Thiazides better than ACE inhibitors as first-line antihypertensive?
While effectiveness is generally comparable among the four first-line antihypertensive drug classes, initiating thiazides may be better than the most commonly prescribed class of ACE* inhibitors in reducing primary cardiovascular (CV) outcomes, suggests real-world evidence from the LEGEND-HTN** study.
“Health-care providers faced with the question of which medication to prescribe first for newly diagnosed patients get little help from current hypertension guidelines,” which state that any of the four drug classes — thiazides, ACE inhibitors, ARBs, or CCBs*** — can be used in the first line, noted Drs Christopher Ives and Suzanne Oparil from the University of Alabama at Birmingham in Birmingham, Alabama, US in an accompanying commentary. [Lancet 2019;doi:10.1016/S0140-6736(19)32461-4]

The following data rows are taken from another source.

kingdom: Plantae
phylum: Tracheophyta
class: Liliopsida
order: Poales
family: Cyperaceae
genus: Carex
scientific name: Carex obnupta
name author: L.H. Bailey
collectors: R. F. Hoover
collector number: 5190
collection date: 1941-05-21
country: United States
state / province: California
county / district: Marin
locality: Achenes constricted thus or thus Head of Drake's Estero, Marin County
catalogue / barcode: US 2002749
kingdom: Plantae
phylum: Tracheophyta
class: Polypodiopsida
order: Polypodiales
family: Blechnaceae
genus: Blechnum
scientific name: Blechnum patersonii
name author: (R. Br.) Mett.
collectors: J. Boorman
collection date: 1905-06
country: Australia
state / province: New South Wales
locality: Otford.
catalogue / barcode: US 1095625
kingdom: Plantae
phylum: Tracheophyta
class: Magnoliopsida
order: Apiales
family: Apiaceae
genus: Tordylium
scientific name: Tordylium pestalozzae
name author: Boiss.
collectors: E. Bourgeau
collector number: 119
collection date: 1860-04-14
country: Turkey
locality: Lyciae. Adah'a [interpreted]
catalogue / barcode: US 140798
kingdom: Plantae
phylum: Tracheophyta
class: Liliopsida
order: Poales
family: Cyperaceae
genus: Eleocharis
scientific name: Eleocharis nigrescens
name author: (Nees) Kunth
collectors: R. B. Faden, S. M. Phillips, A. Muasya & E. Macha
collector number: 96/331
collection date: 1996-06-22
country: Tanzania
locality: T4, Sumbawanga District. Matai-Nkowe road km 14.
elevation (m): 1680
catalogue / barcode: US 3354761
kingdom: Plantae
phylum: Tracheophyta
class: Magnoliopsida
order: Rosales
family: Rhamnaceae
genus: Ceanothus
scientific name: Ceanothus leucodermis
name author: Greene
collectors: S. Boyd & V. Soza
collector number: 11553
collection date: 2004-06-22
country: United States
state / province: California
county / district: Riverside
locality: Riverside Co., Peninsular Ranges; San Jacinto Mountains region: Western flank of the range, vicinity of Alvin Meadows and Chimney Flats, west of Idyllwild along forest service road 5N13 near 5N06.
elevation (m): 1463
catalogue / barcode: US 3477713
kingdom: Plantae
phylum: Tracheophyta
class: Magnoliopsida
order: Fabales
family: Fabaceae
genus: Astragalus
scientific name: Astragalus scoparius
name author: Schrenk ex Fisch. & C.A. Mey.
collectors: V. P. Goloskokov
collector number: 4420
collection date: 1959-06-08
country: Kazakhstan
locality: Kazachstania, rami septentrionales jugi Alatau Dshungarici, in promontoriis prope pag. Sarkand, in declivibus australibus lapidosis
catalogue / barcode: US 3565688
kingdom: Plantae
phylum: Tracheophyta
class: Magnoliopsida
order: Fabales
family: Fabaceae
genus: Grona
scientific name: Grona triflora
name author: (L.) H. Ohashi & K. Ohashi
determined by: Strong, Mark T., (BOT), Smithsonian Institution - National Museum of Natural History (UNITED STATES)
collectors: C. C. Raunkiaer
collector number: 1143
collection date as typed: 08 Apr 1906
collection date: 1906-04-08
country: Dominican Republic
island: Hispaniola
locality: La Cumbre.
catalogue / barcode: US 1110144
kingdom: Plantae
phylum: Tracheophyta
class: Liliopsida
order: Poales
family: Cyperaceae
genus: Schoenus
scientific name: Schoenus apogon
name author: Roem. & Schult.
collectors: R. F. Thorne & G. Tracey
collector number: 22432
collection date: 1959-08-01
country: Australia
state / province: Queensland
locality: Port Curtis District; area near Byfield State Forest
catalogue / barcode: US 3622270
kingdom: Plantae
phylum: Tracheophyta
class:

“Which of these medications should be preferentially initiated in newly diagnosed hypertensive patients remains undecided,” they wrote.
Which drug class for first line?
Using nine international health databases, the researchers analysed data of almost 4.9 million patients who started on antihypertensive monotherapy between the period of July 1996 to March 2018. Median follow-up was 2 years, with a quarter of them being followed for >5 years. [Lancet 2019;doi:10.1016/S0140-6736(19)32317-7]
Overall, the effectiveness between drug classes was generally comparable, which the authors said “supports equivalence between drug classes for initiating monotherapy for hypertension — in keeping with current guidelines.”
However, thiazide or thiazide-like diuretics were associated with a significantly lower risk of the three primary endpoints of acute myocardial infarction (hazard ratio [HR] 0.84), stroke (HR, 0.83), and hospitalization for heart failure (HR, 0.83) compared with ACE inhibitors (p=0.01 for all).
There were no significant differences in the three primary CV outcomes among the other three drug classes.
The safety profiles also favoured thiazides over ACE inhibitors — with the risk of CV-related and all-cause mortality, transient ischaemic attack, thrombocytopenia, gastrointestinal side effects, angioedema, dementia, and cough being higher with ACE inhibitors vs thiazides. On the other hand, thiazides were associated with a higher risk of hypokalaemia and hyponatraemia compared with the other drug classes.
“These data provide evidence that thiazides are more effective in preventing health outcomes and are underused given their tolerable side-effect profile,” observed Ives and Oparil.
Based on the analysis, ACE inhibitor (48 percent) was the drug class most commonly used for monotherapy initiation, followed by thiazides (17 percent), dihydropyridine CCB (16 percent), ARB (15 percent), and nondihydropyridine CCB (3 percent).
The implication of the study is huge, the authors noted. “If the 2.4 million ACE inhibitors new users had instead started on a thiazide or thiazide-like diuretic, more than 3,100 major CV events could potentially have been avoided.”
Filling the gap
Current recommendations were largely derived from earlier randomized clinical trials (RCTs), which generally compared between individual drugs rather than drug classes and did not restrict patients to those initiating therapy.
“With LEGEND, we have found a way to fill in the gaps left by RCTs and help guide physicians in their clinical decision making,” said study co-author Dr George Hripcsak of Columbia University Medical Center in New York, New York, US. “These large-scale and unfiltered populations better represent real-world practice than the restricted study populations in … RCTs.”
As BP readings at baseline and after treatment were unavailable in some databases included in the analysis, the researchers acknowledged that this might have resulted in unmeasured confounding by indication since baseline BP may drive the choice of drug class.
Another limitation comes from the fact that the analysis only included data on monotherapy initiation.
“Future analyses should compare initial combination therapies,” suggested Ives and Oparil. “Current hypertension guidelines recommend, on the basis of expert opinion, that combination therapy might be considered if initial blood pressure exceeds a specific threshold.”
Also, some questions remain, they pointed out. “For example, what are the benefits and risks of treating hypertension with medications in patient groups for which there are no or very limited data from RCTs, such as younger people, people at low overall CV disease risk, and people with comorbidities?”